# Suisin IH Gyuto



## Rjgogue (Aug 4, 2013)

Hey Jon,

So I finally received my Suisin IH Gyuto (from our restaurant group order from Korin) and had some sharpening questions for you if you don't mind. I've seen quite a few of your youtube videos on sharpening japanese knives and have been working on improving my sharpening skills even more so then from what I picked up at Uchi Austin. I've read and seen your vidoes on micro bevels and I'm curious should I be doing that to this particular knife. For the most part I sharpen my knives (Shun, Nenox, and Masamoto) with an 80/20 edge and I'm right handed. I'm nervous because I haven't formed an edge on this knife yet as it's brand new out of the box and would really appreciate your input on what the best edge would be for this type of knife and steel. I work in a professional kitchen doing primarily prep using what I believe are chopped up Asahi Rubber Cutting boards.
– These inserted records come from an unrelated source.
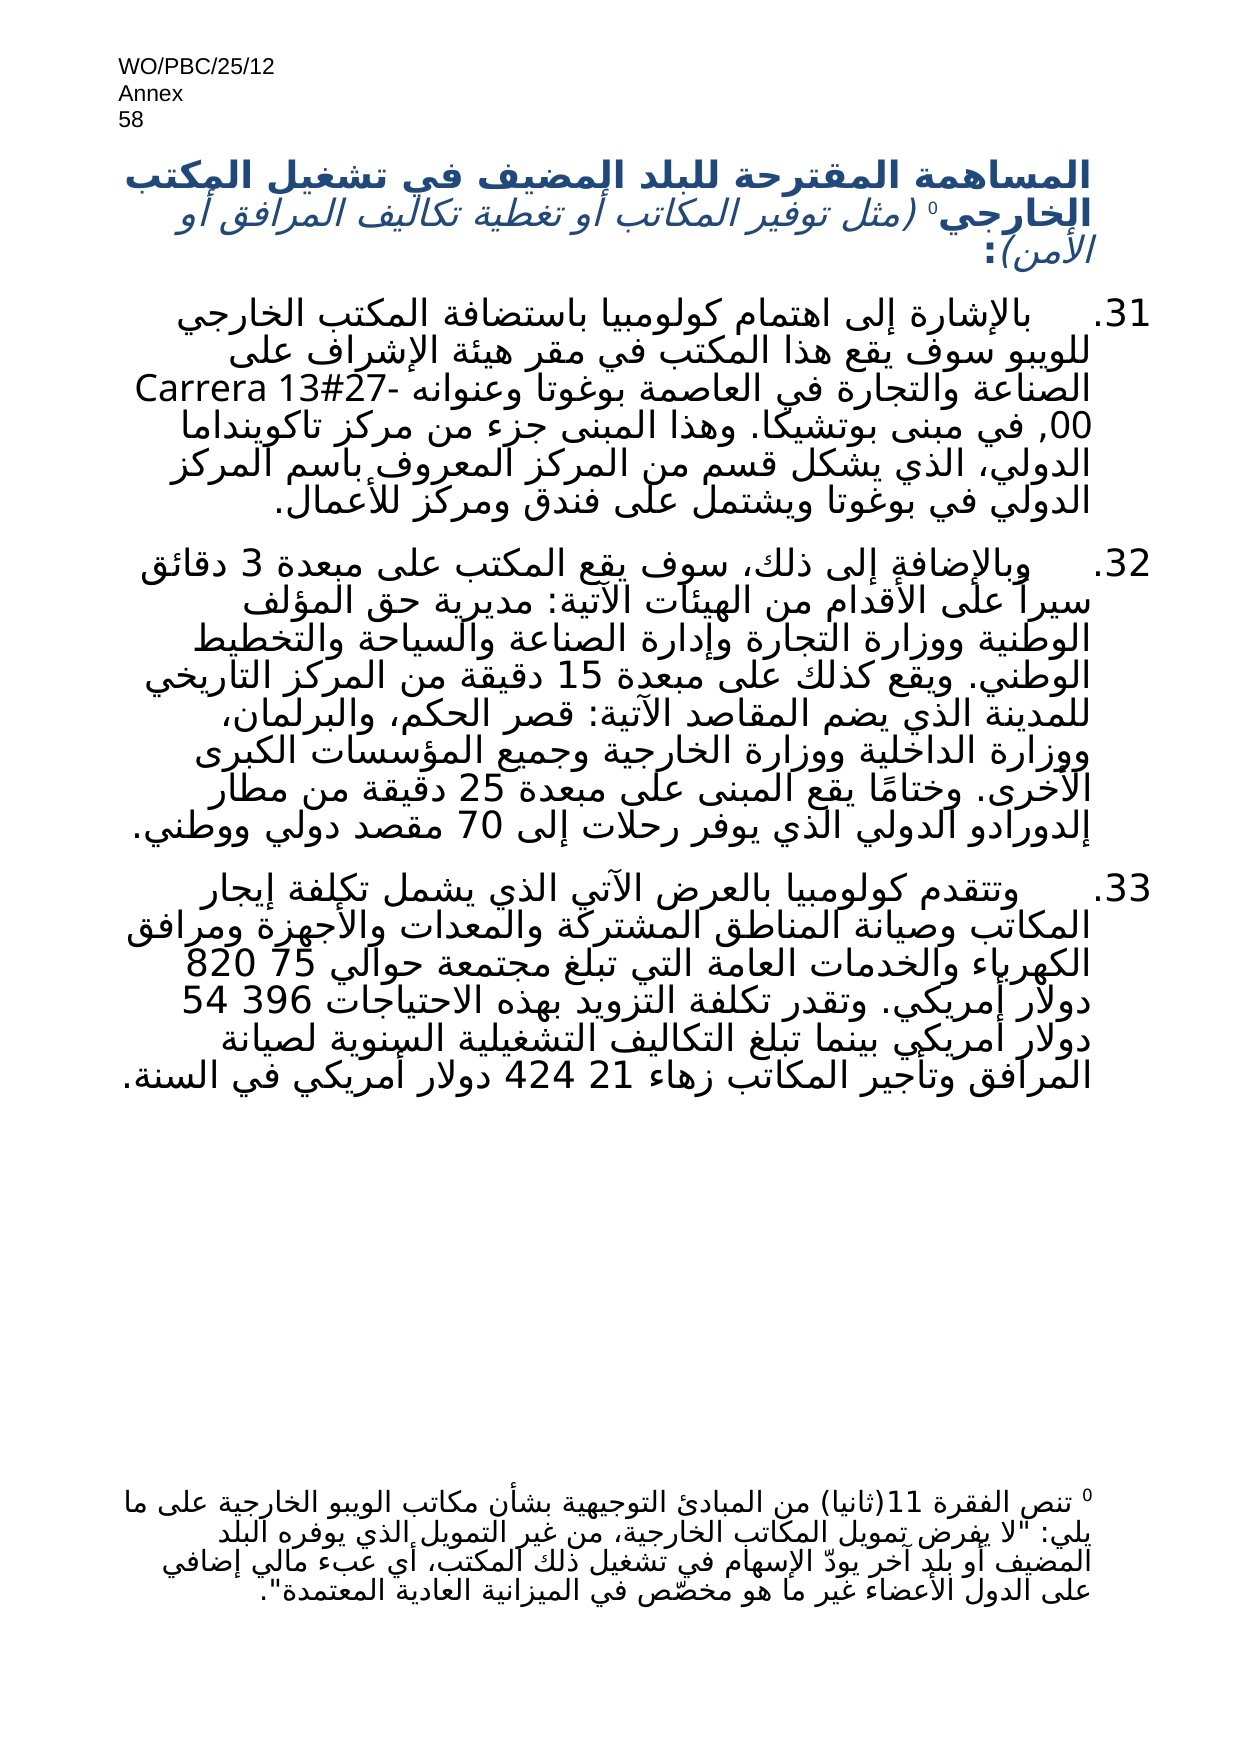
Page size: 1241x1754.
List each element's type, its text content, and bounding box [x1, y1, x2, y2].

text وبالإضافة إلى ذلك، سوف يقع المكتب على مبعدة 3 دقائق سيراً على الأقدام من الهيئات الآتية: مديرية حق المؤلف الوطنية ووزارة التجارة وإدارة الصناعة والسياحة والتخطيط الوطني. ويقع كذلك على مبعدة 15 دقيقة من المركز التاريخي للمدينة الذي يضم المقاصد الآتية: قصر الحكم، والبرلمان، ووزارة الداخلية ووزارة الخارجية وجميع المؤسسات الكبرى الأخرى. وختامًا يقع المبنى على مبعدة 25 دقيقة من مطار إلدورادو الدولي الذي يوفر رحلات إلى 70 مقصد دولي ووطني. [118, 546, 1092, 846]
text وتتقدم كولومبيا بالعرض الآتي الذي يشمل تكلفة إيجار المكاتب وصيانة المناطق المشتركة والمعدات والأجهزة ومرافق الكهرباء والخدمات العامة التي تبلغ مجتمعة حوالي 820 75 دولار أمريكي. وتقدر تكلفة التزويد بهذه الاحتياجات 396 54 دولار أمريكي بينما تبلغ التكاليف التشغيلية السنوية لصيانة المرافق وتأجير المكاتب زهاء 424 21 دولار أمريكي في السنة. [118, 871, 1092, 1096]
list بالإشارة إلى اهتمام كولومبيا باستضافة المكتب الخارجي للويبو سوف يقع هذا المكتب في مقر هيئة الإشراف على الصناعة والتجارة في العاصمة بوغوتا وعنوانه Carrera 13#27-00, في مبنى بوتشيكا. وهذا المبنى جزء من مركز تاكوينداما الدولي، الذي يشكل قسم من المركز المعروف باسم المركز الدولي في بوغوتا ويشتمل على فندق ومركز للأعمال. [118, 296, 1092, 521]
text المساهمة المقترحة للبلد المضيف في تشغيل المكتب الخارجي (مثل توفير المكاتب أو تغطية تكاليف المرافق أو الأمن): [118, 158, 1092, 271]
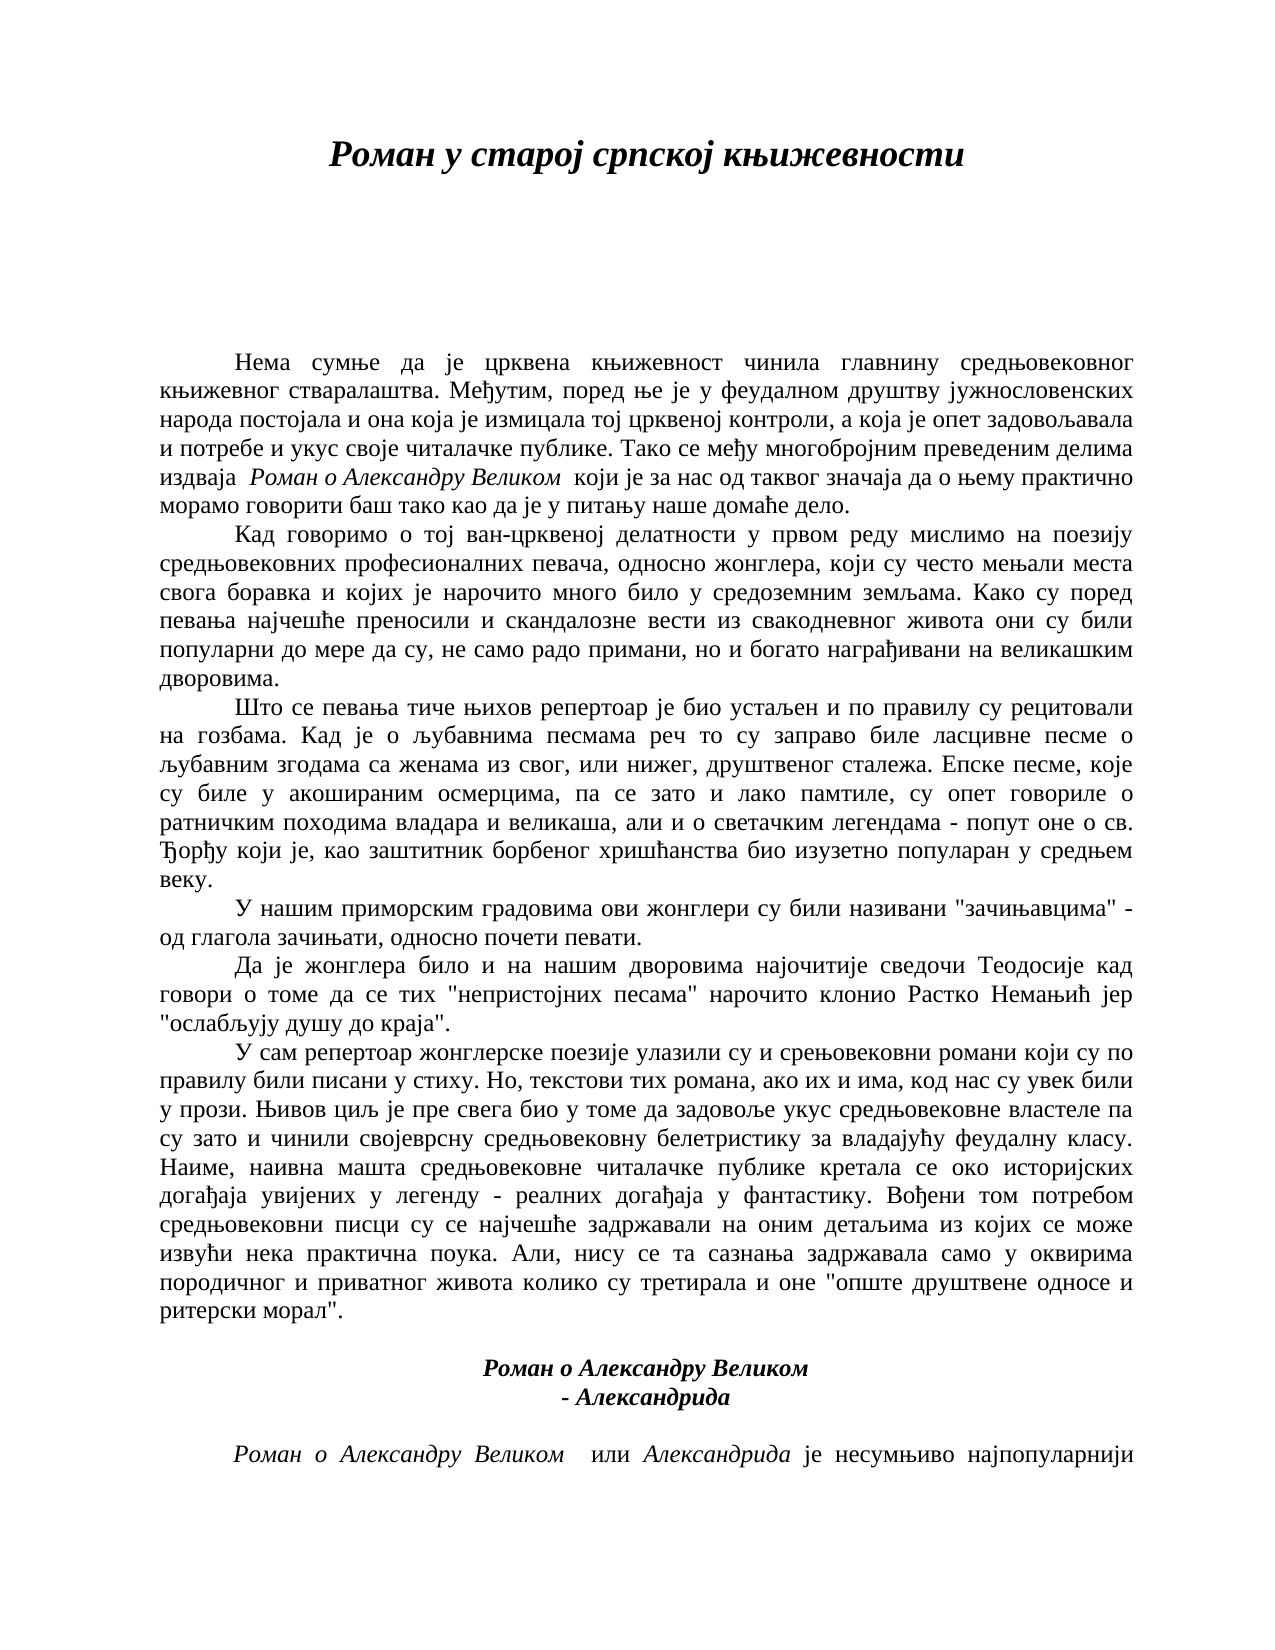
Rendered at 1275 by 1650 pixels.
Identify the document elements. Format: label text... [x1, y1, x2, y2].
And I own a Norton 220/1000, a King 1000/6000, and a brand new Kitayama 8000 grit stone. 
Also...as stated above I sharpen my Nenox at 80/20 and finish on my king 1000/6000 but notice that after 7-10 bunches of Negi, I can literally feel the knife getting duller and can see it in the way it 'tears' the negi instead of giving me clean cuts.... Would a microbevel help me with retaining an edge longer??? Thanks in advance for the help.

-Ray


----------



## JBroida (Aug 5, 2013)

see your pm's


----------